I do run “proxy-dnssec” (as only other config option). Can anyone confirm that curl to those two addresses triggers the problem on their systems?

–Edit: borrowed a laptop with netflix and ran it across the DNS. see it run through 15 (?) netflix domains and a bunch of akamai stuff, but i can’t seem to trigger the problem

–edit2: it seems for me the actual cloudflare app crashed that time and dnsmasq reloaded to defaults :slight_smile: it is strange. but it does not seem to be any single url on its own


#21

This happens when Netflix is running on an Xbox on the network, I don’t think a regular URL would cause it.
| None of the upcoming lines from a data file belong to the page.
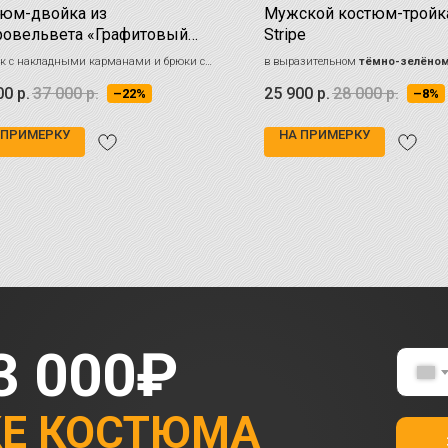
юм-двойка из
Мужской костюм-тройка
овельвета «Графитовый
Stripe
олад»
к с накладными карманами и брюки с
в выразительном
тёмно-зелёном
ыми аджастерами
тонкой вертикальной полоской
00
р.
37 000
р.
25 900
р.
28 000
р.
–22%
–8%
 ПРИМЕРКУ
НА ПРИМЕРКУ
3 000₽
КЕ КОСТЮМА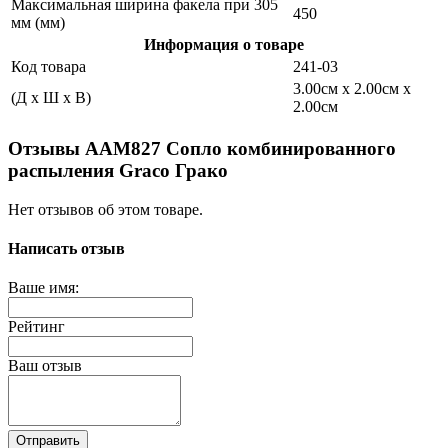
Максимальная ширина факела при 305
450
мм (мм)
Информация о товаре
Код товара
241-03
3.00см x 2.00см x
(Д x Ш x В)
2.00см
Отзывы AAM827 Сопло комбинированного
распыления Graco Грако
Нет отзывов об этом товаре.
Написать отзыв
Ваше имя:
Рейтинг
Ваш отзыв
Отправить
I did some more testing with tcpdump running and found the following - I’m not a network engineer so bear with me:

With the regular DNS servers set (“working” environment set to 1.1.1.1) it seems all the DNS queries and replies from the Xbox involving Netflix are done over UDP. When it is set to one of the “bad” environments, for some reason the Netflix app isn’t satisfied with the first UDP reply so it does another request via TCP instead of UDP. After this TCP reply, dnsmasq hangs.
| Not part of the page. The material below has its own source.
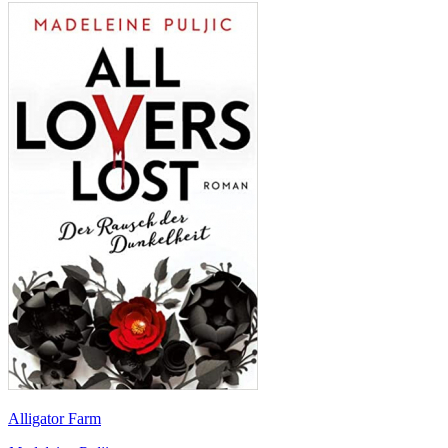
Alligator Farm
I thought first that just the TCP request was the problem so I tested doing the same query via TCP from another machine and it didn’t crash it. I think the Netflix app isn’t properly ending the stream - or at least it looks different - compare the following:

Broken (X is Xbox):

  1. X > pi [SYN]
  2. pi > X [SYN, ACK]
  3. X > pi [ACK]
  4. X > pi Standard query A api-global.netflix.com
  5. pi > X [ACK]
  6. pi > X Standard query response
  7. X > pi [ACK]

When I did a similar query from another linux machine (X is linux machine) as dig @pi +tcp api-global.netflix.com it looks like this:

  1. X > pi [SYN]
  2. pi > X [SYN, ACK]
  3. X > pi [ACK]
  4. X > pi Standard query A api-global.netflix.com
  5. pi > X [ACK]
  6. pi > X Standard query response
  7. X > pi [ACK]
  8. X > pi [FIN, ACK]
  9. X > pi [FIN, ACK]
  10. pi > X [ACK]

I’m not sure if that matters or not, but it seemed like one of the only differences.

I also looked at the query before the TCP one, to see if there was something obvious about why it would change from UDP to TCP on the next query. The only thing I can tell is that in the “broken” case, the response is larger (647 bytes) - the answer section seems to show the entire hostname in the Hex view of the packet, while the “working” case it seems to be some kind of abbreviated response (281 bytes total) but the info showin in Wireshark is identical as far as the server names and addresses.


#22

Very interesting!

@Jason_A Could you try to prevent this TCP request from reaching your Pi-hole? Something like

sudo iptables -A INPUT -i eth0 -p tcp --destination-port 53 -j REJECT
sudo iptables -A INPUT -i eth0 -p udp --destination-port 53 -j ACCEPT

(provided your networking interface is called eth0)


#23

Seems happy with that - so far Netflix is running and I’m seeing the queries in the log, and it’s not breaking.


#24

Confirmed also working for me here running Netflix app on Xbox


pinned #25

#26

Can also confirm that Netflix is working after the iptables is added.